(ah)i Piroso: Antonello Piroso ed il ‘lusso’ della verità. Vespa? “è abruzzese, se storce”.

Sarà sfuggito a molti, d’altronde è solo “lo 0,00… della programmazione televisiva” notturna, ma non a quanti, nottambuli per necessità o per diletto, seguono le surreali conversazioni di Piroso, Panatta ed Abbate, alfieri del [sur]realismo della tv nostrana dall’ormai lontano maggio del 2010. Colui che si adopera (ottenendo risultati ragguardevoli) nel tentativo di mantenere desta l’attenzione degli spettatori, nonostante l’ora tarda, Antonello Piroso, nella puntata di lunedì, si è lasciato andare a qualche ‘commentino‘ non proprio lusinghiero sull’amato collega di Raiuno, Bruno Vespa, reo di essersi nuovamente arreso al fascino del ‘modellino:

Non fateme dire, quello [Vespa] è abruzzese, poi se storce“, ha esordito,Non dobbiamo rendere conto, grazie a Dio, a nessuno, solo ai telespettatori.
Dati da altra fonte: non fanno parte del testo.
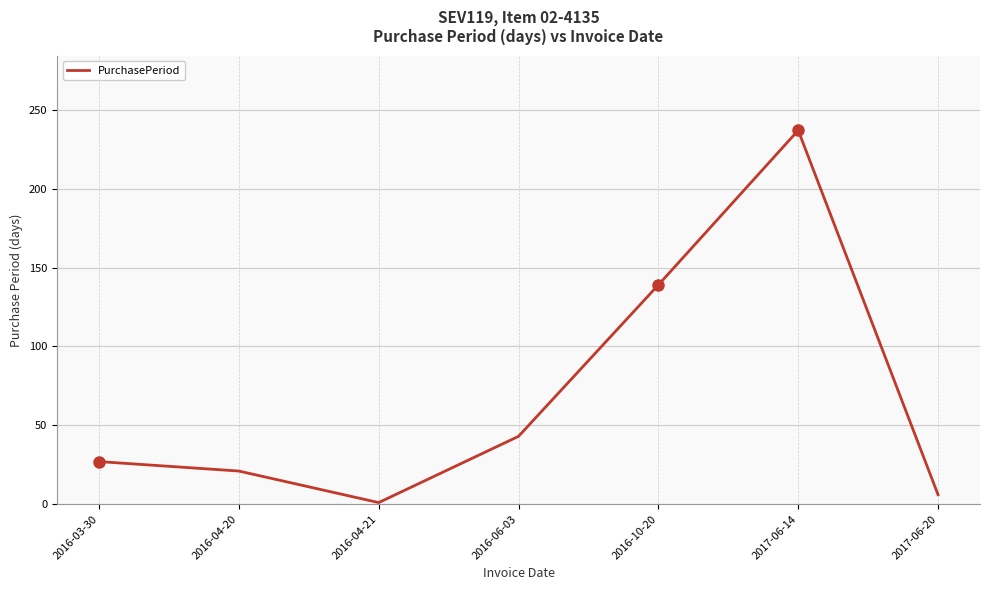

Does the chart have visible grid lines?

Yes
Quindi, se qualche collega, ogni tanto, si adombra perchè mentre loro dicono balle, io dico la verità su de loro“, ha continuato.

Concludendo, sarcastico: “Si fa per ridere, le sembra che da questo piccolo, ridotto alpino, che sarebbe questa trasmissione, possiamo prenderci il lusso…“. Un lusso che in pochi hanno l’audacia di concedersi, talvolta, infatti, la verità costa il silenzio.